_PROBLEM DETAILS_
A single figure is expected: how many lines of the data that follows contain the word "moved".

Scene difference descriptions
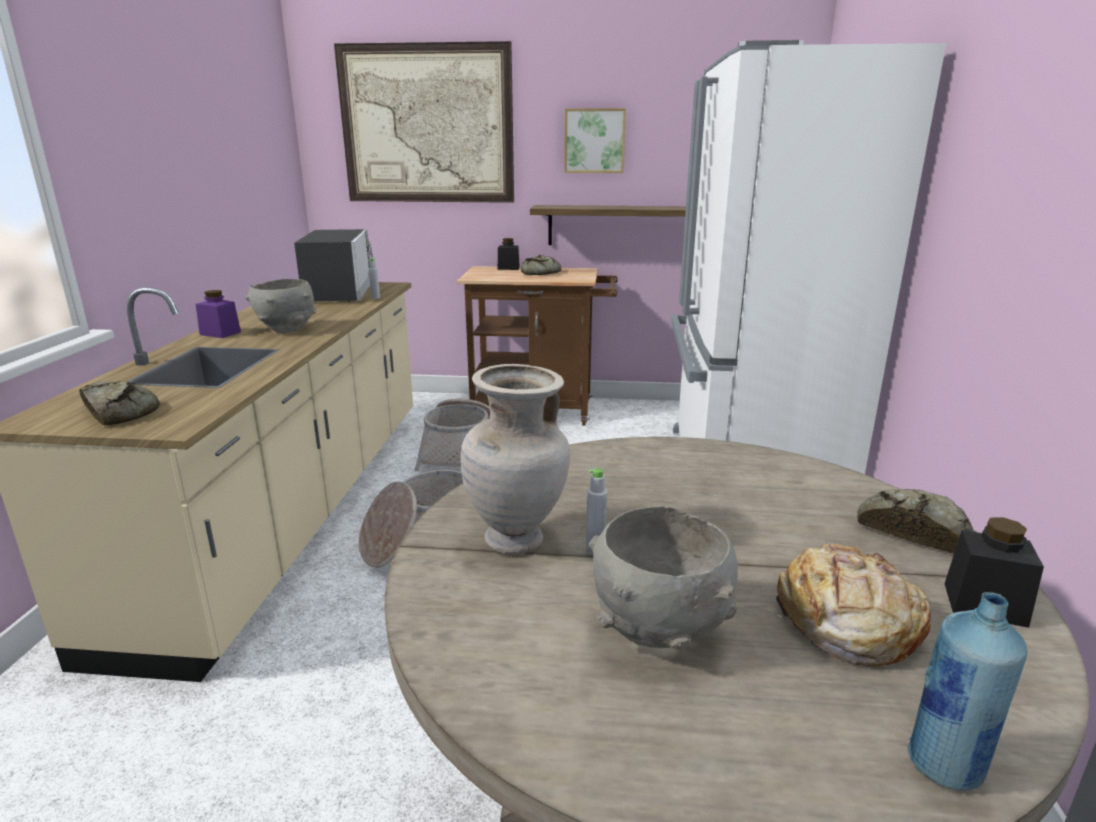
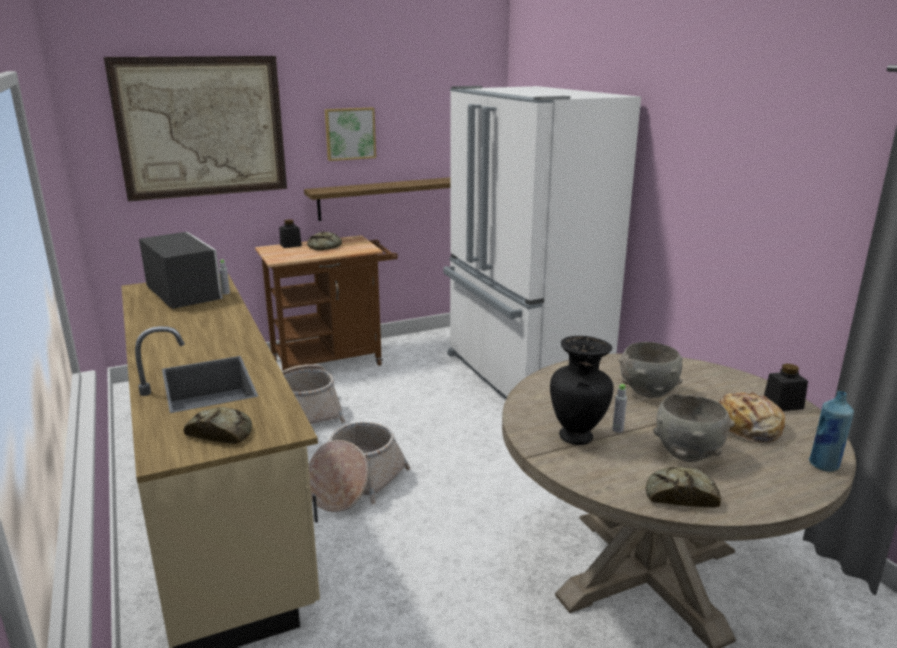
camera: 30 degrees left, 0 degrees up
purple jar [196,290,241,338] -> none
grey bowl [245,279,316,333] -> grey bowl moved to [618,342,683,398]
beige vase [461,364,570,555] -> black vase [550,336,613,445]
bread [857,489,974,554] -> bread moved to [646,467,721,508]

_EXERCISE RESPONSE_
2